The Government is concerned about the loss of any job - it has a profound effect on workers and their families.
That is why we have put in place a rolling maul of initiatives.
Otago is benefiting from many of these.
About 200 homes have been retro-fitted in the first eight weeks of the Government's home-insulation scheme and hundreds more will be done in the coming months.
In addition, the Government will spend almost $300 million on transport projects in Otago over the next three years.
These initiatives are supporting jobs and cushioning the region from the worst effects of the recession.
The second reason to exercise caution about recent positive news - one that will have a huge impact on the future living standards of New Zealanders - is the shape of the recovery.
We are clear about the kind of recovery we want: one driven by increased productivity, business investment and exports; that creates sustainable jobs and starts narrowing the income gap with our trading partners.
We don't want a repeat of the unbalanced growth we saw in recent years.
That lopsided growth, built on borrowing and spending, left us with a bad hangover - a mountain of debt and large numbers of unsustainable jobs.
A return to that kind of growth could ultimately lead us back to exactly where we are now.
These two issues - jobs and growth - are at the heart of the Government's economic programme.
But before I outline that, it is worth taking a closer look at the causes of the current recession.

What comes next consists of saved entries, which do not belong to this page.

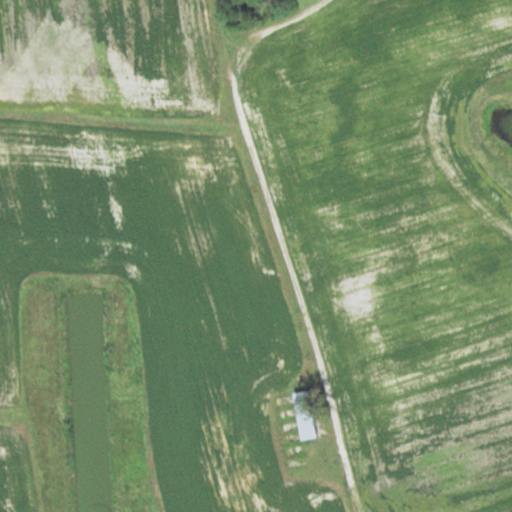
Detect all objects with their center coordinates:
building: (306, 416)
building: (227, 438)
building: (244, 483)
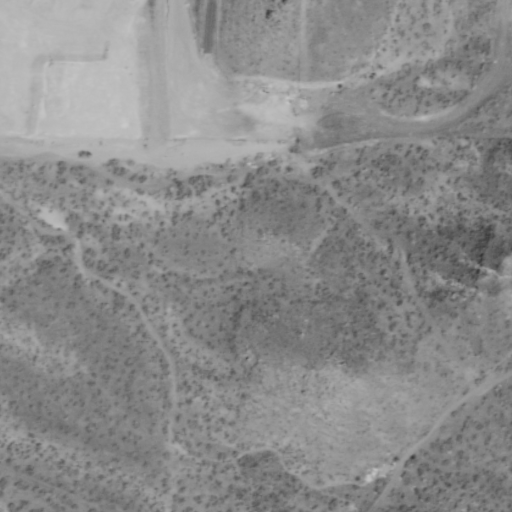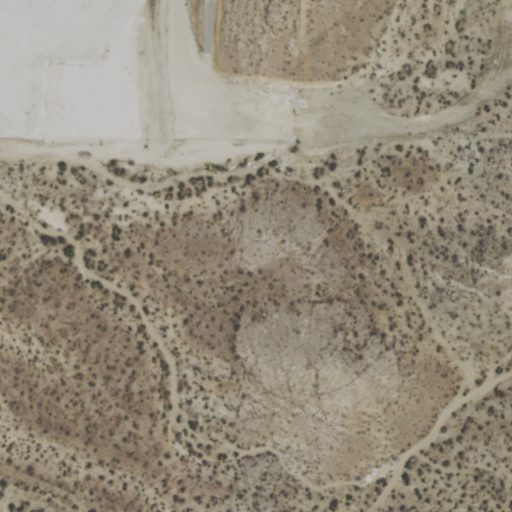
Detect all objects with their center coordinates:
quarry: (253, 72)
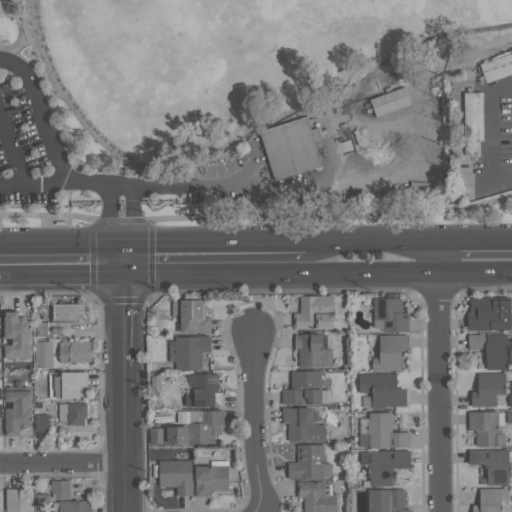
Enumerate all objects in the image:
building: (496, 67)
building: (498, 69)
park: (233, 98)
building: (389, 101)
building: (390, 102)
park: (254, 113)
road: (41, 117)
building: (472, 122)
building: (473, 126)
road: (494, 135)
building: (290, 148)
building: (291, 150)
road: (11, 156)
road: (219, 178)
road: (33, 188)
road: (124, 188)
road: (109, 217)
road: (132, 217)
road: (256, 220)
road: (475, 240)
road: (372, 241)
road: (214, 243)
road: (61, 244)
traffic signals: (123, 244)
road: (439, 256)
road: (123, 259)
road: (475, 271)
road: (281, 273)
road: (62, 274)
traffic signals: (124, 274)
building: (69, 312)
building: (315, 312)
building: (66, 313)
building: (313, 313)
building: (490, 313)
building: (0, 314)
building: (391, 314)
building: (489, 314)
building: (193, 315)
building: (389, 315)
road: (124, 319)
building: (42, 329)
building: (1, 335)
building: (20, 335)
building: (17, 336)
building: (493, 348)
building: (491, 349)
building: (312, 350)
building: (314, 350)
building: (75, 351)
building: (77, 351)
building: (188, 351)
building: (189, 351)
building: (390, 352)
building: (391, 352)
building: (44, 354)
building: (67, 384)
building: (69, 384)
building: (305, 387)
building: (303, 388)
building: (382, 389)
building: (384, 389)
building: (488, 389)
building: (490, 389)
building: (202, 390)
building: (204, 390)
road: (439, 392)
building: (510, 394)
building: (1, 410)
building: (21, 410)
building: (17, 412)
building: (72, 413)
building: (72, 413)
building: (43, 421)
building: (41, 424)
road: (255, 424)
building: (302, 424)
building: (303, 424)
building: (197, 426)
building: (195, 427)
building: (0, 428)
building: (485, 428)
building: (486, 428)
building: (381, 432)
building: (383, 432)
building: (157, 435)
road: (125, 438)
building: (308, 461)
road: (63, 463)
building: (309, 463)
building: (385, 464)
building: (492, 464)
building: (493, 464)
building: (383, 465)
building: (176, 475)
building: (178, 475)
building: (211, 478)
building: (213, 478)
building: (60, 489)
building: (61, 489)
building: (317, 496)
building: (318, 496)
building: (1, 500)
building: (2, 500)
building: (20, 500)
building: (42, 500)
building: (388, 500)
building: (491, 500)
building: (492, 500)
building: (43, 502)
building: (74, 506)
building: (76, 506)
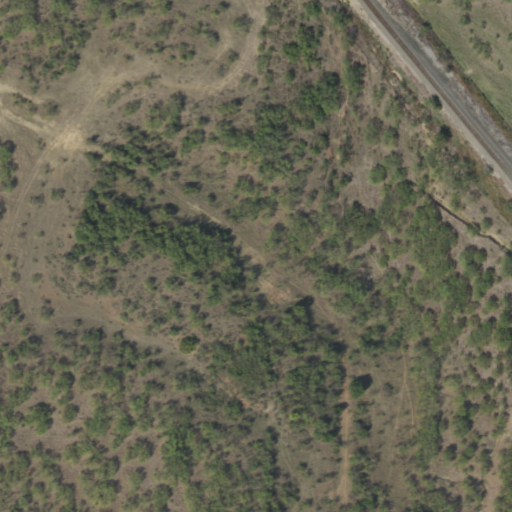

Looking back at the data, our economy started to get out of kilter around 2003-04 - and it has since got progressively worse.
The imbalances in our economy are laid bare by two worrying indicators.
First, the tradeables sector - that's exporters or industries competing with imports - has actually been in recession for five years, contracting about 10%.
And, even more staggering, there have been almost no net jobs created in the tradeables side of the economy for the past 10 years.
This is highly relevant to Otago, which depends in large part on primary industry and tourism - both part of the tradeables sector.
By contrast, the non-tradeables sector - domestic industries not competing with exports, including the Government - has grown by 15% in the past five years.
The second symptom of our unbalanced growth is the red ink in the Government's accounts - the result of falling revenue and fast-rising spending put in place by the previous government.
That has led to larger projected deficits than New Zealand faced in the early 1990s - deficits that will take about 10 years to wind back.
In this context, the start of a recovery is positive, but clearly there is still a lot of hard work to do if we want to return to high levels of balanced growth in future years.
There is no single policy that will achieve that.
Instead, there are a large number of things - often unglamorous things - that the Government can do to give businesses the confidence to invest and create jobs.
This Government has already begun that task.
We have identified six policy drivers that will form the core of our economic programme for the next three to five years:Reviewing regulation and red tape.
• Investing in productive infrastructure.
• Delivering better, smarter public services.
• Lifting education and skills.
• Innovation and business assistance.
• Reviewing the tax system.
• However, rebalancing the economy will not be easy.
Already we are seeing some worrying signs.
There have been reports predicting strong housing-price increases over the next three years.
From the Government's point of view, we welcome a stabilisation of the housing market, but a premature housing boom would be unsustainable and it would not be good for the economy or for jobs.
Borrowing against inflated house values to go on a consumer spend-up was one of the underlying causes of our current predicament.
We need a balanced recovery.
That means lifting our exports and growth in those parts of the economy that are internationally competitive.
New jobs and, indeed, New Zealand's economic fortunes rest on improving business confidence and investment, not on government or consumer spending.
The Government is aware of these challenges and has a balanced, targeted and effective plan to achieve that.
Bill English is Minister of Finance and Deputy Prime Minister.